PROBLEM DETAILS -
Only the lines from the first line of the data through the line containing "unui adult." belong in the answer, transcribed exactly; pictures do not.

SUPPLIED RECORDS -
___

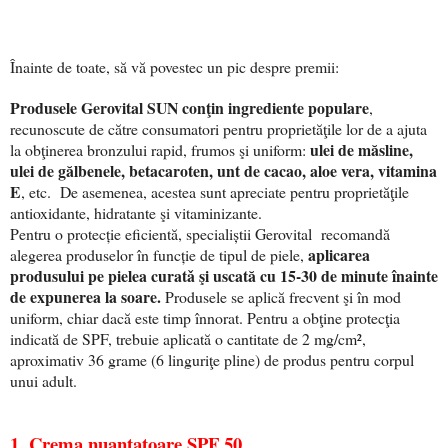
Înainte de toate, să vă povestec un pic despre premii:
Produsele Gerovital SUN conţin ingrediente populare
,
recunoscute de către consumatori pentru proprietăţile lor de a ajuta
ulei de măsline,
la obţinerea bronzului rapid, frumos şi uniform:
ulei de gălbenele, betacaroten, unt de cacao, aloe vera, vitamina
E
, etc. De asemenea, acestea sunt apreciate pentru proprietăţile
antioxidante, hidratante şi vitaminizante.
Pentru o protec
ț
ie eficientă, speciali
ș
tii Gerovital recomandă
aplicarea
alegerea produselor în func
ț
ie de tipul de piele,
produsului pe pielea curatǎ şi uscată cu 15-30 de minute înainte
de expunerea la soare.
Produsele se aplică frecvent şi în mod
uniform, chiar dacă este timp înnorat. Pentru a obţine protecţia
indicată de SPF, trebuie aplicată o cantitate de 2 mg/cm²,
aproximativ 36 grame (6 linguriţe pline) de produs pentru corpul
unui adult.
1. Crema nuanţatoare SPF 50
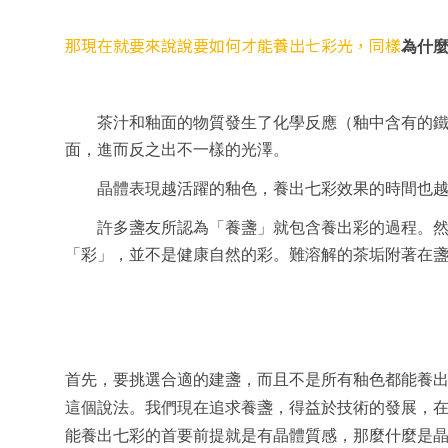
那現在就要來說說要如何才能養出七彩光，同樣
為什
茶汁和釉面的物質發生了化學反應（釉中含有的鐵
面，進而反之出不一樣的光澤。
晶體表現越活躍的釉色，養出七彩效果的時間也
許多盞友所認為「養盞」就包含養出彩的過程。
「彩」，並不是健康自然的彩。難溶解的茶垢附著在
首先，要挑選合適的建盞，而且不是所有釉色都能養出
這個說法。我們現在追求養盞，得益於技術的發展，
能養出七彩的首要前提就是有晶體質感，那麼什麼是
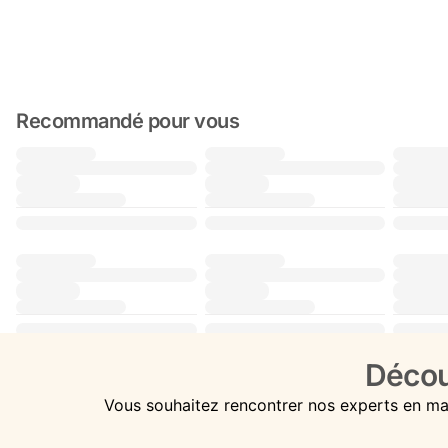
Recommandé pour vous
Décou
Vous souhaitez rencontrer nos experts en ma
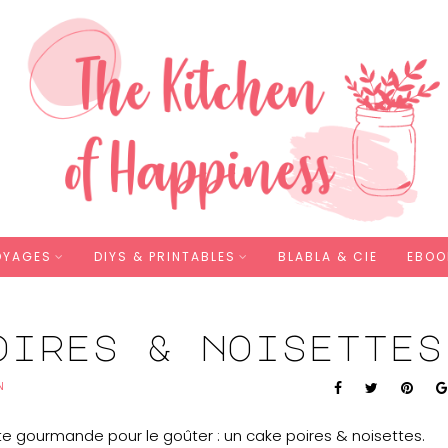
OYAGES
DIYS & PRINTABLES
BLABLA & CIE
EBOO
oires & noisettes
N
te gourmande pour le goûter : un cake poires & noisettes.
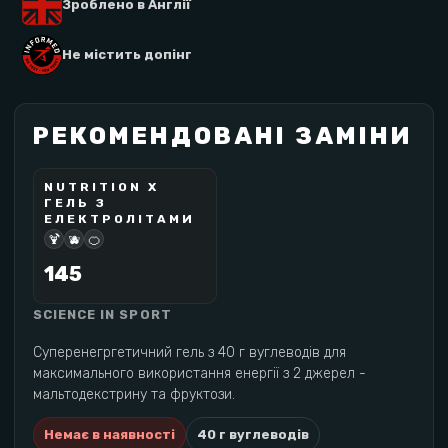
Зроблено в Англії
Не містить допінг
РЕКОМЕНДОВАНІ ЗАМІНИ
NUTRITION X
NUTRITIONX
ГЕЛЬ З
ОЧІКУЄТЬСЯ
ЕЛЕКТРОЛІТАМИ
🍹
🫐
🍊
145
SCIENCE IN SPORT
Суперенегргетичний гель з 40 г вуглеводів для
максимального використання енергії з 2 джерел -
мальтодекстрину та фруктози.
Немає в наявності
40
г вуглеводів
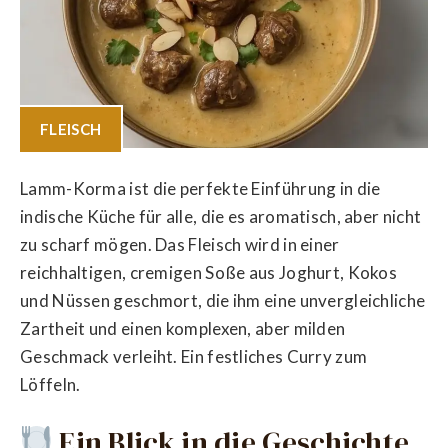
FLEISCH
Lamm-Korma ist die perfekte Einführung in die
indische Küche für alle, die es aromatisch, aber nicht
zu scharf mögen. Das Fleisch wird in einer
reichhaltigen, cremigen Soße aus Joghurt, Kokos
und Nüssen geschmort, die ihm eine unvergleichliche
Zartheit und einen komplexen, aber milden
Geschmack verleiht. Ein festliches Curry zum
Löffeln.
Ein Blick in die Geschichte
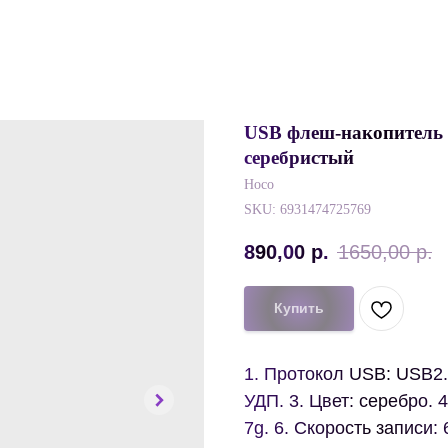
USB флеш-накопитель H
серебристый
Hoco
SKU:
6931474725769
890,00
р.
1650,00
р.
Купить
1. Протокол USB: USB2.
УДП. 3. Цвет: серебро. 
7g. 6. Скорость записи:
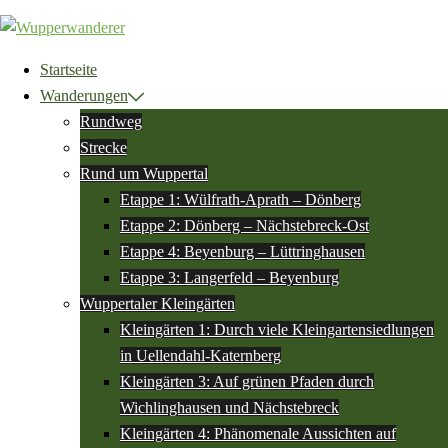
Zum
Inhalt
springen
Startseite
Wanderungen
Rundweg
Strecke
Rund um Wuppertal
Etappe 1: Wülfrath-Aprath – Dönberg
Etappe 2: Dönberg – Nächstebreck-Ost
Etappe 4: Beyenburg – Lüttringhausen
Etappe 3: Langerfeld – Beyenburg
Wuppertaler Kleingärten
Kleingärten 1: Durch viele Kleingartensiedlungen
in Uellendahl-Katernberg
Kleingärten 3: Auf grünen Pfaden durch
Wichlinghausen und Nächstebreck
Kleingärten 4: Phänomenale Aussichten auf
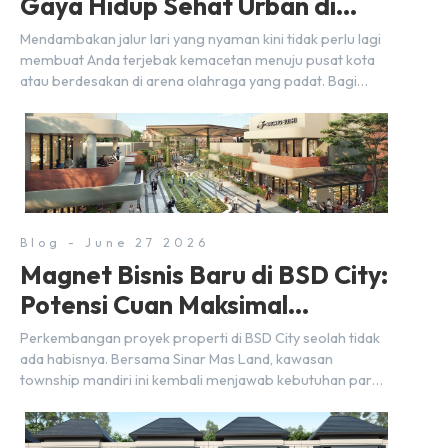
Gaya Hidup Sehat Urban di
BSD City
Mendambakan jalur lari yang nyaman kini tidak perlu lagi
membuat Anda terjebak kemacetan menuju pusat kota
atau berdesakan di arena olahraga yang padat. Bagi
warga BSD City, berolahraga rutin bisa dinikmati
langsung di lingkungan sekitar yang rindang, estetik, dan
menenangkan. Sebagai kawasan township terpadu, BSD
City terus bertransformasi menjadi area hunian modern
yang sangat mendukung […]
Blog - June 27 2026
Magnet Bisnis Baru di BSD City:
Potensi Cuan Maksimal
Selangkah dari Stasiun
Perkembangan proyek properti di BSD City seolah tidak
ada habisnya. Bersama Sinar Mas Land, kawasan
township mandiri ini kembali menjawab kebutuhan para
pelaku usaha akan ruang komersial yang menjanjikan
lewat kehadiran Wander Alley Walk. Ruko terbaru di BSD
City ini datang dengan keunggulan geografis yang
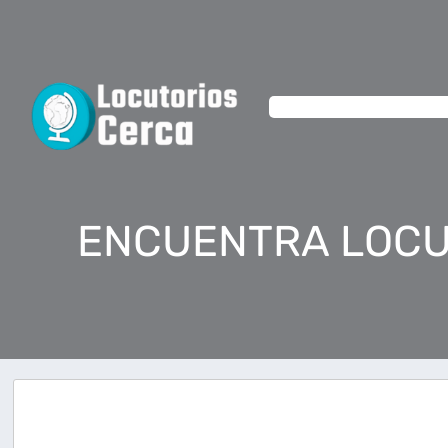
ENCUENTRA LOCU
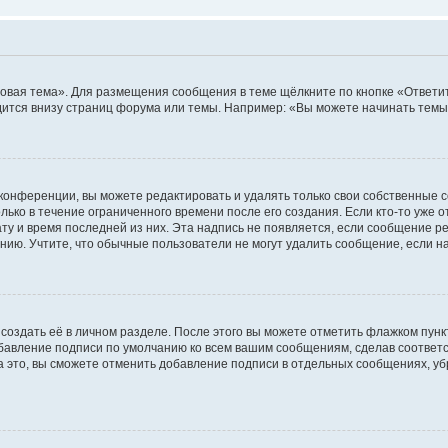
овая тема». Для размещения сообщения в теме щёлкните по кнопке «Ответит
ится внизу страниц форума или темы. Например: «Вы можете начинать темы»
конференции, вы можете редактировать и удалять только свои собственные 
ько в течение ограниченного времени после его создания. Если кто-то уже 
дату и время последней из них. Эта надпись не появляется, если сообщение 
ию. Учтите, что обычные пользователи не могут удалить сообщение, если на 
создать её в личном разделе. После этого вы можете отметить флажком пун
обавление подписи по умолчанию ко всем вашим сообщениям, сделав соотве
а это, вы сможете отменить добавление подписи в отдельных сообщениях, у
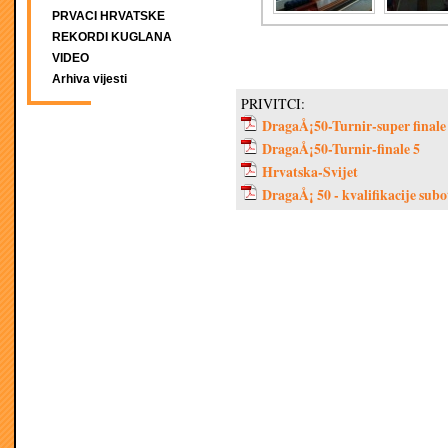
PRVACI HRVATSKE
REKORDI KUGLANA
VIDEO
Arhiva vijesti
PRIVITCI:
DragaÅ¡50-Turnir-super finale
DragaÅ¡50-Turnir-finale 5
Hrvatska-Svijet
DragaÅ¡ 50 - kvalifikacije subo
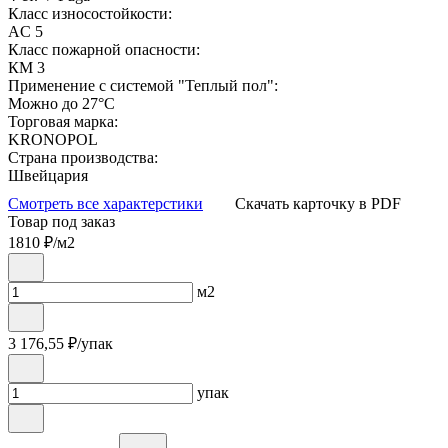
Класс износостойкости:
AC 5
Класс пожарной опасности:
КМ 3
Применение с системой "Теплый пол":
Можно до 27°С
Торговая марка:
KRONOPOL
Страна производства:
Швейцария
Смотреть все характерстики
Скачать карточку в PDF
Товар под заказ
1810
₽/м2
м2
3 176,55
₽/упак
упак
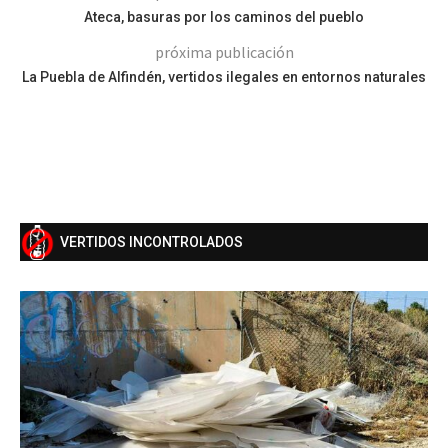
Ateca, basuras por los caminos del pueblo
próxima publicación
La Puebla de Alfindén, vertidos ilegales en entornos naturales
VERTIDOS INCONTROLADOS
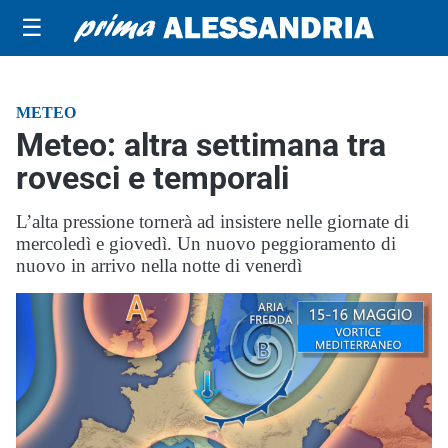
☰
METEO
Meteo: altra settimana tra
rovesci e temporali
L’alta pressione tornerà ad insistere nelle giornate di
mercoledì e giovedì. Un nuovo peggioramento di
nuovo in arrivo nella notte di venerdì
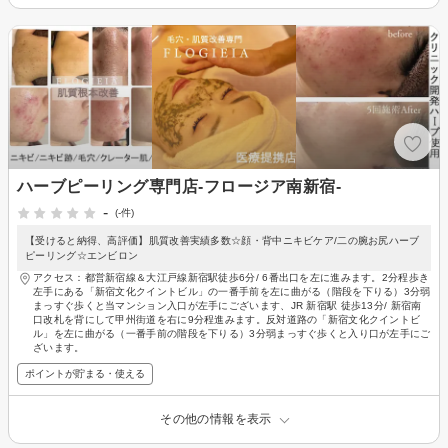
ハーブピーリング専門店-フロージア南新宿-
-
(-件)
【受けると納得、高評価】肌質改善実績多数☆顔・背中ニキビケア/二の腕お尻ハーブ
ピーリング☆エンビロン
アクセス：都営新宿線＆大江戸線新宿駅徒歩6分/ 6番出口を左に進みます。2分程歩き
左手にある「新宿文化クイントビル」の一番手前を左に曲がる（階段を下りる）3分弱
まっすぐ歩くと当マンション入口が左手にございます、JR 新宿駅 徒歩13分/ 新宿南
口改札を背にして甲州街道を右に9分程進みます。反対道路の「新宿文化クイントビ
ル」を左に曲がる（一番手前の階段を下りる）3分弱まっすぐ歩くと入り口が左手にご
ざいます。
ポイントが貯まる・使える
その他の情報を表示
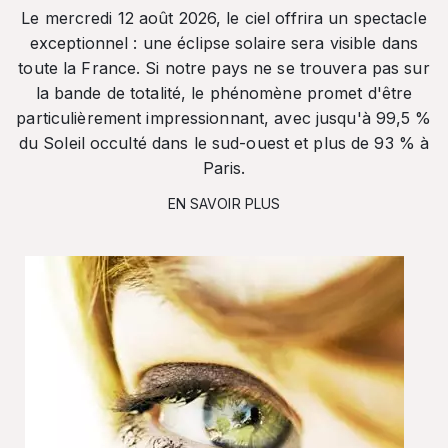
Le mercredi 12 août 2026, le ciel offrira un spectacle
exceptionnel : une éclipse solaire sera visible dans
toute la France. Si notre pays ne se trouvera pas sur
la bande de totalité, le phénomène promet d'être
particulièrement impressionnant, avec jusqu'à 99,5 %
du Soleil occulté dans le sud-ouest et plus de 93 % à
Paris.
EN SAVOIR PLUS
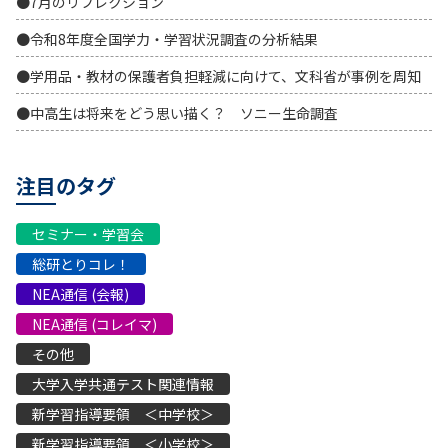
●7月のリフレクション
●令和8年度全国学力・学習状況調査の分析結果
●学用品・教材の保護者負担軽減に向けて、文科省が事例を周知
●中高生は将来をどう思い描く？ ソニー生命調査
注目のタグ
セミナー・学習会
総研とりコレ！
NEA通信 (会報)
NEA通信 (コレイマ)
その他
大学入学共通テスト関連情報
新学習指導要領 ＜中学校＞
新学習指導要領 ＜小学校＞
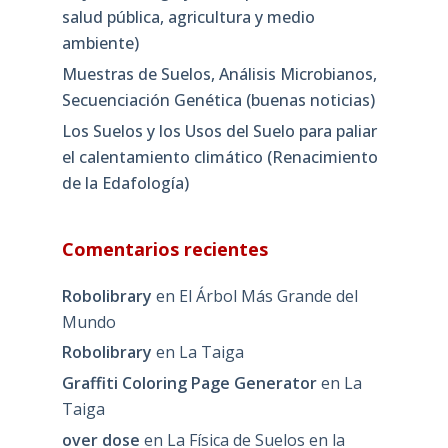
salud pública, agricultura y medio
ambiente)
Muestras de Suelos, Análisis Microbianos,
Secuenciación Genética (buenas noticias)
Los Suelos y los Usos del Suelo para paliar
el calentamiento climático (Renacimiento
de la Edafología)
Comentarios recientes
Robolibrary
en
El Árbol Más Grande del
Mundo
Robolibrary
en
La Taiga
Graffiti Coloring Page Generator
en
La
Taiga
over dose
en
La Física de Suelos en la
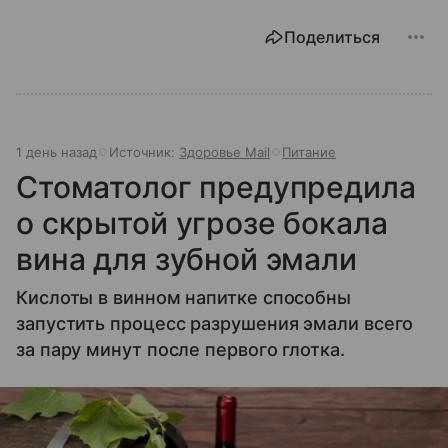
Поделиться
1 день назад
Источник:
Здоровье Mail
Питание
Стоматолог предупредила
о скрытой угрозе бокала
вина для зубной эмали
Кислоты в винном напитке способны
запустить процесс разрушения эмали всего
за пару минут после первого глотка.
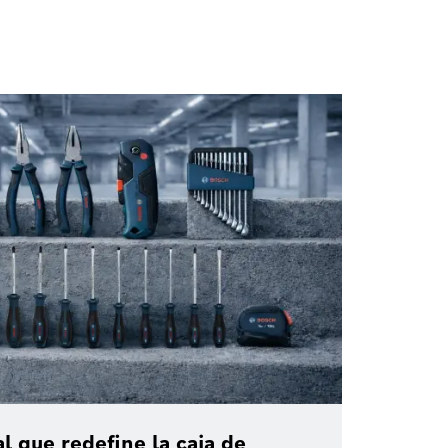
al que redefine la caja de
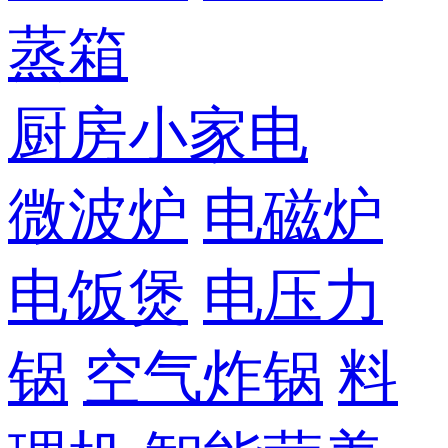
蒸箱
厨房小家电
微波炉
电磁炉
电饭煲
电压力
锅
空气炸锅
料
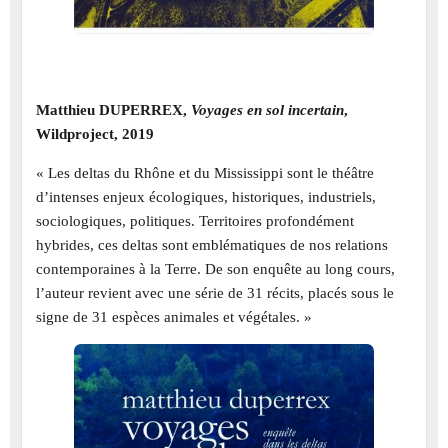
Matthieu DUPERREX,
Voyages en sol incertain
,
Wildproject, 2019
« Les deltas du Rhône et du Mississippi sont le théâtre
d’intenses enjeux écologiques, historiques, industriels,
sociologiques, politiques. Territoires profondément
hybrides, ces deltas sont emblématiques de nos relations
contemporaines à la Terre. De son enquête au long cours,
l’auteur revient avec une série de 31 récits, placés sous le
signe de 31 espèces animales et végétales. »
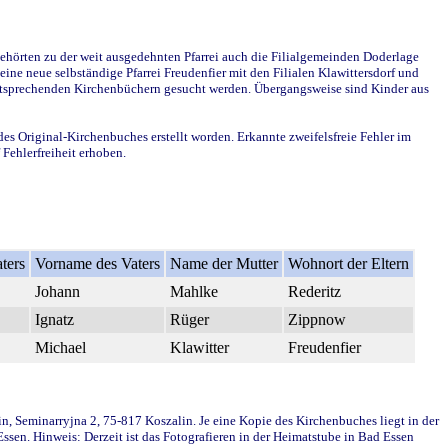
ehörten zu der weit ausgedehnten Pfarrei auch die Filialgemeinden Doderlage
ine neue selbständige Pfarrei Freudenfier mit den Filialen Klawittersdorf und
 entsprechenden Kirchenbüchern gesucht werden. Übergangsweise sind Kinder aus
des Original-Kirchenbuches erstellt worden. Erkannte zweifelsfreie Fehler im
Fehlerfreiheit erhoben.
ters
Vorname des Vaters
Name der Mutter
Wohnort der Eltern
Johann
Mahlke
Rederitz
Ignatz
Rüger
Zippnow
Michael
Klawitter
Freudenfier
in, Seminarryjna 2, 75-817 Koszalin. Je eine Kopie des Kirchenbuches liegt in der
en. Hinweis: Derzeit ist das Fotografieren in der Heimatstube in Bad Essen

___

ANSWER TO THIS TASK -
Înainte de toate, să vă povestec un pic despre premii:
Produsele Gerovital SUN conţin ingrediente populare
,
recunoscute de către consumatori pentru proprietăţile lor de a ajuta
ulei de măsline,
la obţinerea bronzului rapid, frumos şi uniform:
ulei de gălbenele, betacaroten, unt de cacao, aloe vera, vitamina
E
, etc. De asemenea, acestea sunt apreciate pentru proprietăţile
antioxidante, hidratante şi vitaminizante.
Pentru o protec
ț
ie eficientă, speciali
ș
tii Gerovital recomandă
aplicarea
alegerea produselor în func
ț
ie de tipul de piele,
produsului pe pielea curatǎ şi uscată cu 15-30 de minute înainte
de expunerea la soare.
Produsele se aplică frecvent şi în mod
uniform, chiar dacă este timp înnorat. Pentru a obţine protecţia
indicată de SPF, trebuie aplicată o cantitate de 2 mg/cm²,
aproximativ 36 grame (6 linguriţe pline) de produs pentru corpul
unui adult.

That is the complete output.